O raio de segurança, que exclui a Coriga, ficou entre 150 e 200 metros de distância do local da implosão. O cadastro social da área está praticamente concluído, mas ainda serão realizadas uma série de reuniões preparatórias entre representantes da OAS e os moradores. Cerca de 3 mil pessoas serão afetadas diretamente. Os vizinhos do Olímpico receberam visitas de profissionais da Ramos Andrade, empresa contratada pela OAS, que solicita às pessoas o preenchimento de um questionário, para facilitar a operação de retirada dos moradores no dia da implosão, bem como a elaboração do laudo social e do laudo físico dos imóveis.

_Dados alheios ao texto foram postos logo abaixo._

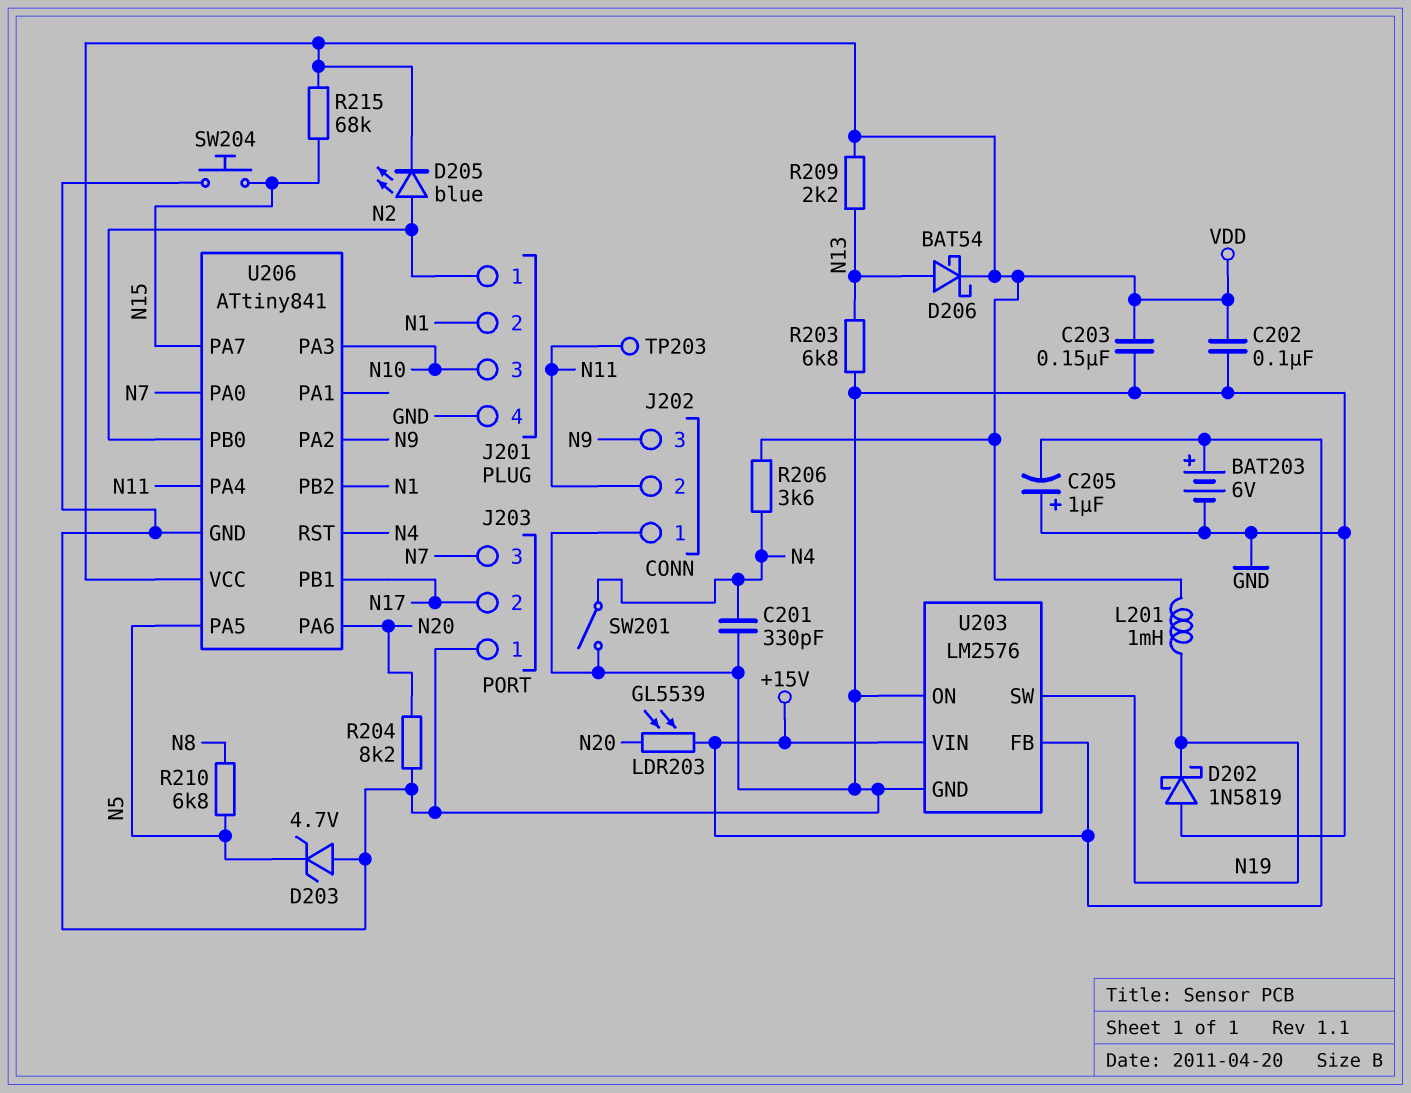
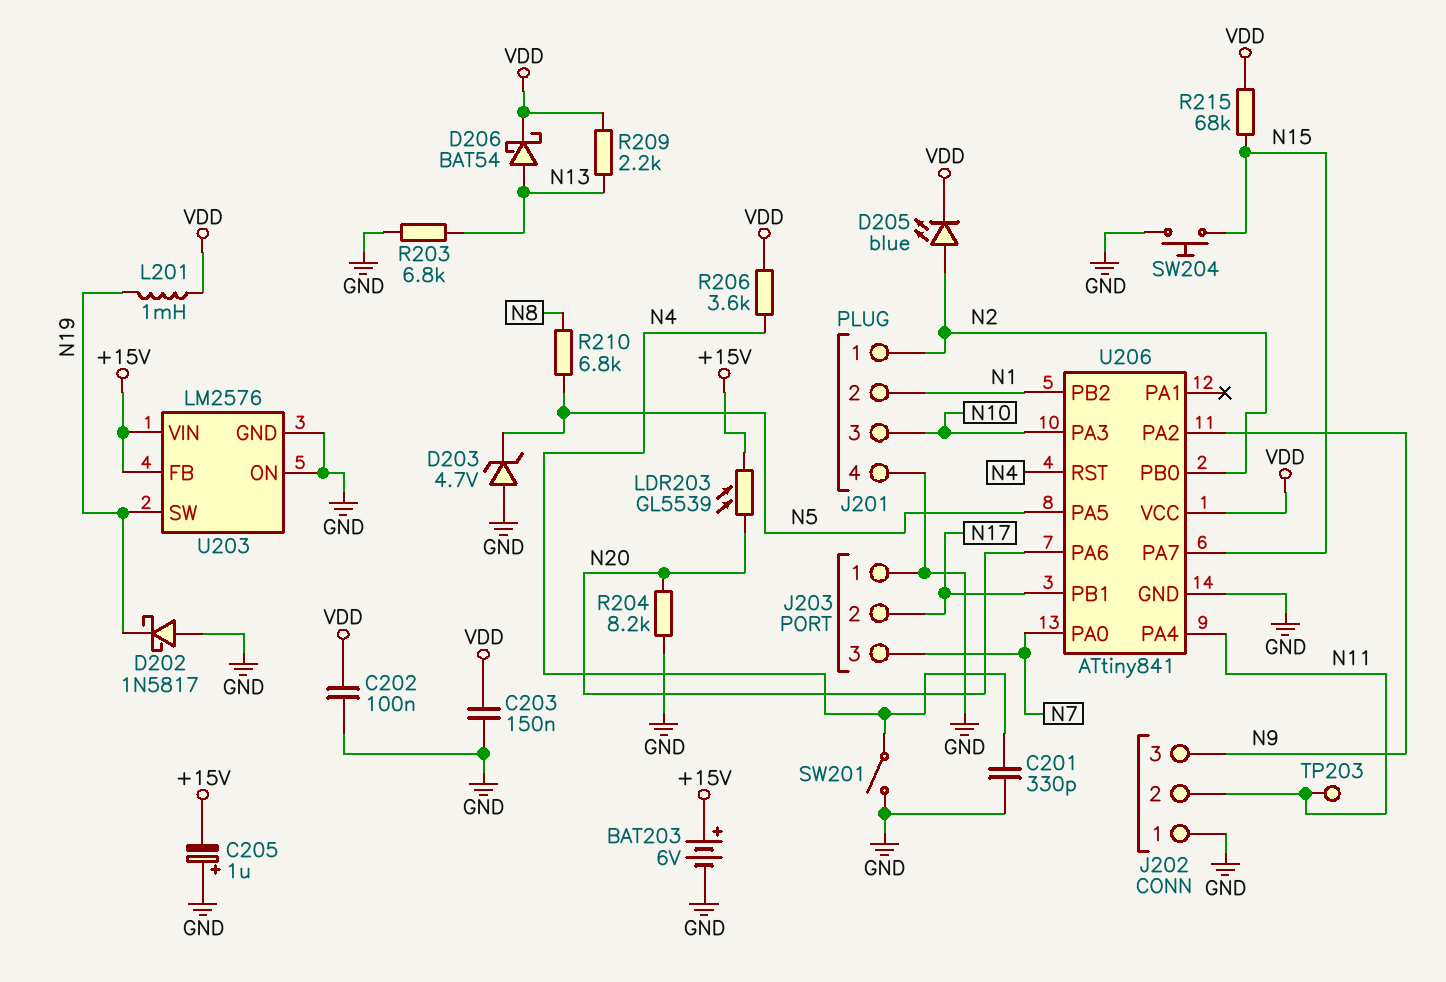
D202: schottky 1N5819 (A GND, K N19) -> schottky 1N5817 (A GND, K N19)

A previsão é de que serão necessárias oito horas de afastamento dos moradores e seus animais de estimação, que também serão cadastrados (contabilizando o tempo desde a saída até o retorno), de suas residências. Será construído um local para os afetados pelo processo esperarem pela finalização do ato. No momento, o processo se encontra na fase de demolição mecânica do setor próximo aos camarotes - 25% da estrutura já fora destruída. O avanço é tanto que a rampa de acesso ao portão 12 foi ao chão, assim como a torre dos camarotes. O barulho desse último, por exemplo, chegou aos blocos da Coriga, numa prévia do que vem por aí.
A implosão não tem uma data certa para ocorrer, de acordo com a empresa de engenharia Ramos Andrade - além da assinatura do contrato entre Grêmio e OAS, é preciso a obtenção de três laudos ambientais e sua apresentação à prefeitura. Mas a saudade já toma conta da rua de Eurico Lara, dos apartamentos de Dunga e do antes agitado e mal dormido bloco dos campeões mundias de 1983. Onde o fervor de dias de jogos sumirá. E o camarote da Coriga deixará de contemplar a sua mais imponente casa de espetáculos.